Sprechen wir über Eulen - und Diabetes


Sein Stil wird mit dem Mark Twains verglichen. Sein Humor brachte ihm zahlreiche Preise, Grammy-Nominierungen und Nr.-1- Bestseller ein. Ob er seine Kindheit aufarbeitet – die Hölle eines amerikanischen Vorortes –, seiner Jugend nachspürt – der Versuch, der Hölle durch haarsträubende Jobs und persönlichkeitsverändernde Drogen zu entkommen – oder sich über sein Leben im englischen Wahlexil wundert: Sedaris’ Beobachtungen und Erinnerungen sind immer präzise, ernstlich überraschend und wahrhaft komisch.

Meinung

Erst einmal ist mir der doch eher ungewöhnliche Buchtitel aufgefallen.
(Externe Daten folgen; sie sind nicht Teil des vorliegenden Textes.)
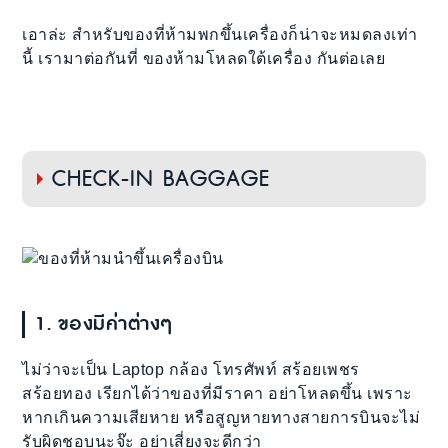
เอาล่ะ สำหรับของที่ห้ามพกขึ้นเครื่องก็น่าจะหมดลงเท่า
นี้ เรามาต่อกันที่ ของห้ามโหลดใต้เครื่อง กันต่อเลย
CHECK-IN BAGGAGE
1. ของมีค่าต่างๆ
ไม่ว่าจะเป็น Laptop กล้อง โทรศัพท์ สร้อยเพชร
สร้อยทอง เรียกได้ว่าของที่มีราคา อย่าโหลดขึ้น เพราะ
หากเกินความเสียหาย หรือสูญหายทางสายการบินจะไม่
รับผิดชอบนะจ๊ะ อย่าเสี่ยงจะดีกว่า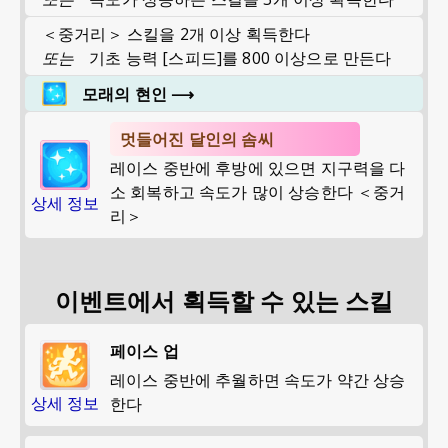
＜중거리＞ 스킬을 2개 이상 획득한다
또는
기초 능력 [스피드]를 800 이상으로 만든다
모래의 현인
⟶
멋들어진 달인의 솜씨
레이스 중반에 후방에 있으면 지구력을 다
소 회복하고 속도가 많이 상승한다 ＜중거
상세 정보
리＞
이벤트에서 획득할 수 있는 스킬
페이스 업
레이스 중반에 추월하면 속도가 약간 상승
상세 정보
한다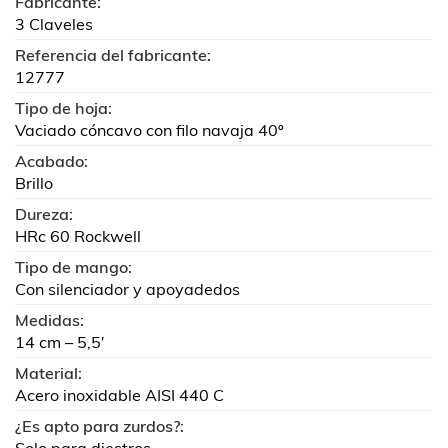
Fabricante:
3 Claveles
Referencia del fabricante:
12777
Tipo de hoja:
Vaciado cóncavo con filo navaja 40º
Acabado:
Brillo
Dureza:
HRc 60 Rockwell
Tipo de mango:
Con silenciador y apoyadedos
Medidas:
14 cm – 5,5′
Material:
Acero inoxidable AISI 440 C
¿Es apto para zurdos?: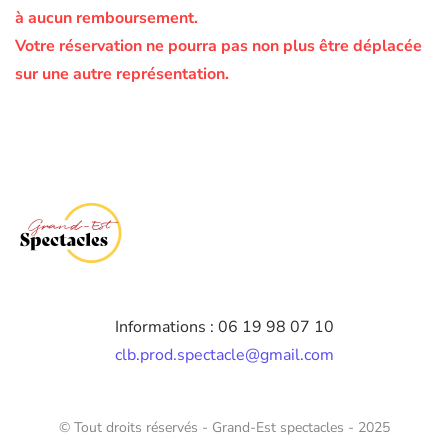
à aucun remboursement.
Votre réservation ne pourra pas non plus être déplacée
sur une autre représentation.
Informations : 06 19 98 07 10
clb.prod.spectacle@gmail.com
© Tout droits réservés - Grand-Est spectacles - 2025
Ich habe noch nie so einen merkwürdigen Titel gesehen. Aber erst dadurch wurde ich auf das Buch aufmerksam. Die Gestaltung des Covers gefällt mir dagegen sehr gut, auch wenn ich den Zusammenhang zu dem Inhalt des Buches nicht verstehe. Das Cover gefällt mir so gut, weil eine Eule abgebildet ist und ich Eulen liebe.
Der Schreibstil des Autors hat mir ganz gut gefallen, war im allgemeinen aber nichts besonderes. Das Buch hat mich etwas zwiespaltig zurück gelassen. Auf der einen Seite gab es Texte die haben mir sehr gut gefallen, aber es gab auch Texte wo ich den Sinn nicht verstanden habe. Das Buch ist mit vielen unterschiedlichen Kurzgeschichten gefüllt. Den Zusammenhang zwischen den Geschichten habe ich vergeblich gesucht.

Fazit

Im Großen und Ganzen konnte mich das Buch eher weniger überzeugen. Das Buch ist leider nicht für jeden etwas.